### Problem details:
Begin at the line below that holds "Table 1: Modal" and end at the line that holds "Figure 4. Flotation", transcribing each line exactly and skipping any picture.

---------- Records shown ----------

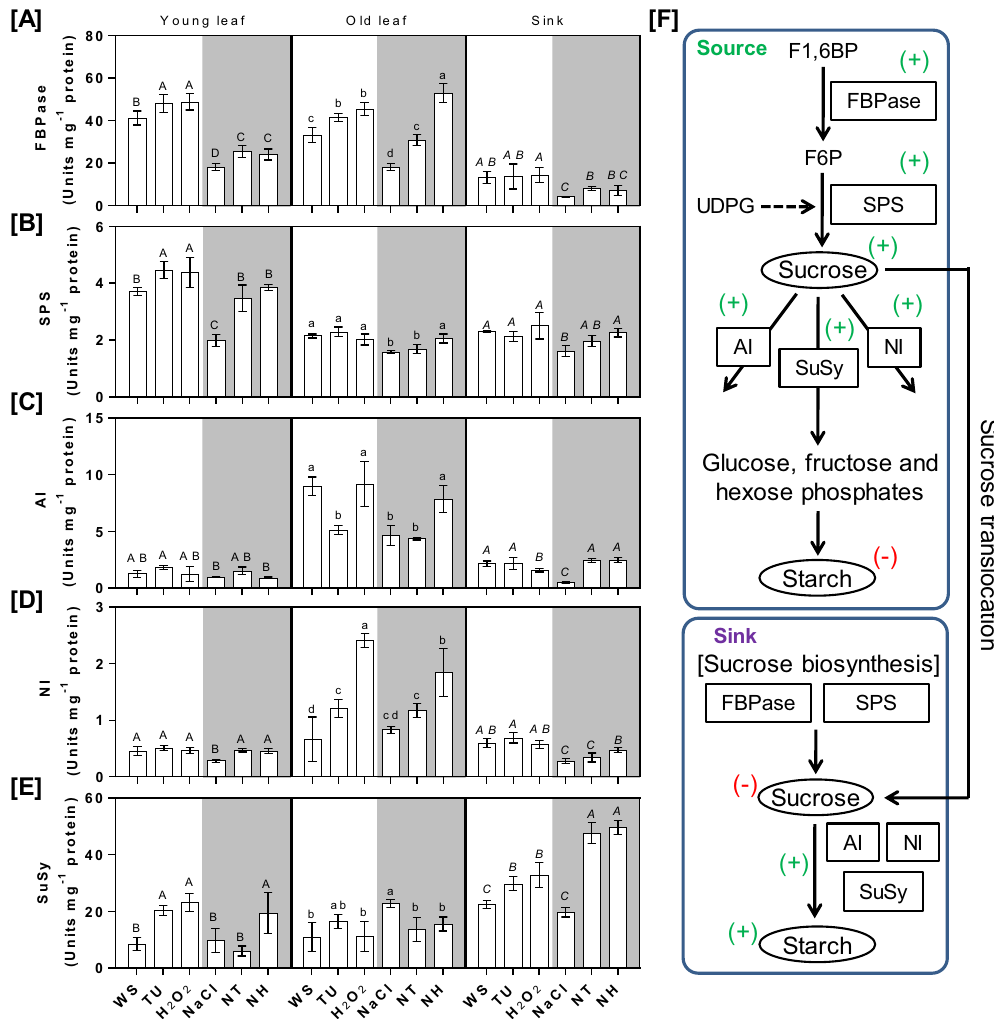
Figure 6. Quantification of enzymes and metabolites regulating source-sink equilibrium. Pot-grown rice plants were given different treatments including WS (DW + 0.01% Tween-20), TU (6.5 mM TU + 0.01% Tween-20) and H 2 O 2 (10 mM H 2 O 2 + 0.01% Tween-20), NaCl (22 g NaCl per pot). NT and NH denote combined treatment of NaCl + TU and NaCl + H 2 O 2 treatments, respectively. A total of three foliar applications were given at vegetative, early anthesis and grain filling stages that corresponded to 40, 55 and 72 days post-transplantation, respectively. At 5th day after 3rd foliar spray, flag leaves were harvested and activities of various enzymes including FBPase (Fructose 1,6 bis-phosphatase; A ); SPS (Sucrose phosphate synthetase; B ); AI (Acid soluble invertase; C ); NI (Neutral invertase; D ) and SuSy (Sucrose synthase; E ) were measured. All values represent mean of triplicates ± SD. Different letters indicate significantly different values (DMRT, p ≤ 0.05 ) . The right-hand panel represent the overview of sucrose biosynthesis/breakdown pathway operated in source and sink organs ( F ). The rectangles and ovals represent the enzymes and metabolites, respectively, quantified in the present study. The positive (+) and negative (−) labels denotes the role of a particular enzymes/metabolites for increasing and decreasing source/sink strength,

----------
---------- Records shown ----------

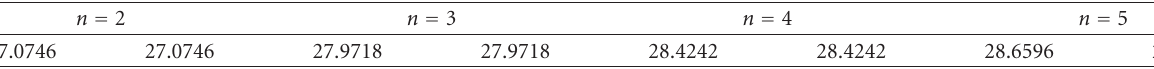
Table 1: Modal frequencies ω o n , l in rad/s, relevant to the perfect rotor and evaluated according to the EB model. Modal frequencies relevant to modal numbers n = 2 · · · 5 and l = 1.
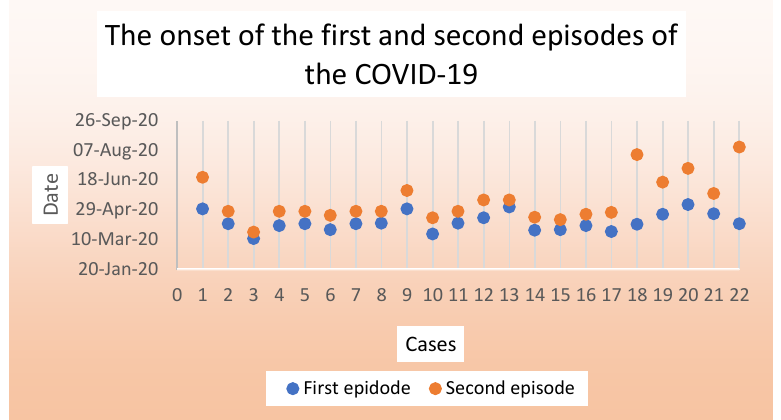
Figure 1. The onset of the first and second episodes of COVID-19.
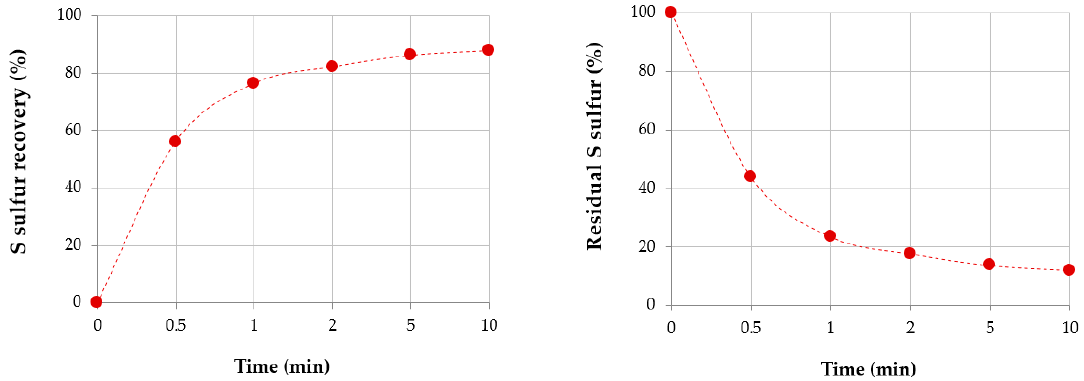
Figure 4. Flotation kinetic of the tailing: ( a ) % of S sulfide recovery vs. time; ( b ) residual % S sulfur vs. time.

----------

### Your response:
Table 1: Modal frequencies ω o n , l in rad/s, relevant to the perfect rotor and evaluated according to the EB model. Modal frequencies relevant to modal numbers n = 2 · · · 5 and l = 1.
Figure 1. The onset of the first and second episodes of COVID-19.
Figure 4. Flotation kinetic of the tailing: ( a ) % of S sulfide recovery vs. time; ( b ) residual % S sulfur vs. time.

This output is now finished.